I was playing in a basketball game the other night, and by accident, the scorekeeper made the team with the dark jerseys the home team, instead of the usual way of making the light jerseys the home team.
Now, I usually don’t pay attention to the score of the game for the first ten minutes or so, because I don’t think it helps me play well, so when I looked over and saw my team leading by 10 points, I was mildly surprised, but didn’t think anything of it, because I knew we had a good team, my shots were falling, and it seemed like we were winning.
I went on believing my team was winning for the entire game, and nobody said anything, probably because we were really losing the whole time!
I didn’t realize it until after the game was actually over what had happened, and then I felt pretty stupid, but I also had another feeling.
Even though everybody in the gym agreed we had lost, I still felt like we had won! I had been spending the whole game noticing all the good things we had been doing, and in the game of basketball, the difference between one team winning and losing is only a few baskets here or there. Even a week later as I’m writing this, it’s still hard for me to believe.

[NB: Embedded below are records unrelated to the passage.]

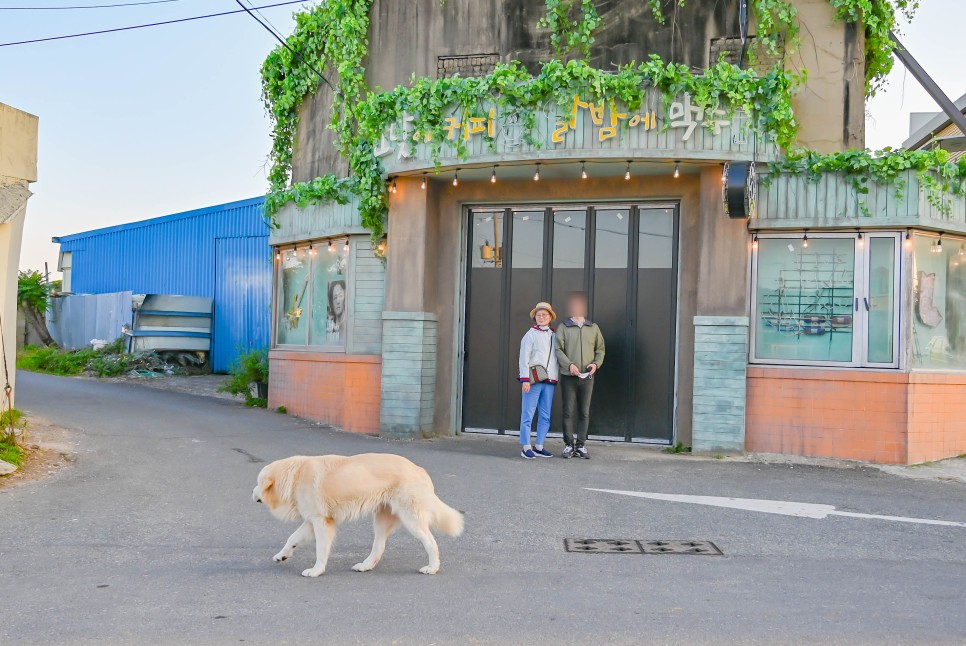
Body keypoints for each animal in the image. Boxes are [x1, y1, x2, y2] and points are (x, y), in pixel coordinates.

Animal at [253, 456, 466, 576]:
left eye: (257, 483)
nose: (251, 492)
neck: (295, 475)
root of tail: (421, 470)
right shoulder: (312, 521)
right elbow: (292, 538)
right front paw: (282, 555)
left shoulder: (321, 522)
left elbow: (320, 550)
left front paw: (316, 571)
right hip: (381, 520)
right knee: (379, 546)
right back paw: (365, 566)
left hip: (411, 519)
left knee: (431, 543)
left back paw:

I guess the real lesson here is that thoughts going through my head really do have an incredibly powerful effect on how I felt physically. I felt great the whole game, had tons of confidence in my own shot and my teammates, and kept thinking to myself how we were a really good team to still be winning, even though we seemed a little off. Sure we missed shots and they made shots, but that happens in every game, and it’s not like the other team was playing perfect basketball.
I had always believed thoughts are powerful, that’s pretty obvious. But I never thought they could be this powerful! If I would have known we were losing the whole time, a ton more negative thoughts would have dominated my head that game, and I would have gone home frustrated, trying to think positive, but knowing that we just weren’t as good as the other team.
I want to figure out how to use this new knowledge of the power of thoughts to my advantage more, because even though it didn’t affect our ability to win the game, I know it affected my play in a good way, and it was a lot more fun to go home feeling good even though we had lost. I guess one thing I can do is make a real effort to focus on the positives and not pay attention to the scoreboard. I should start doing that more in life as well.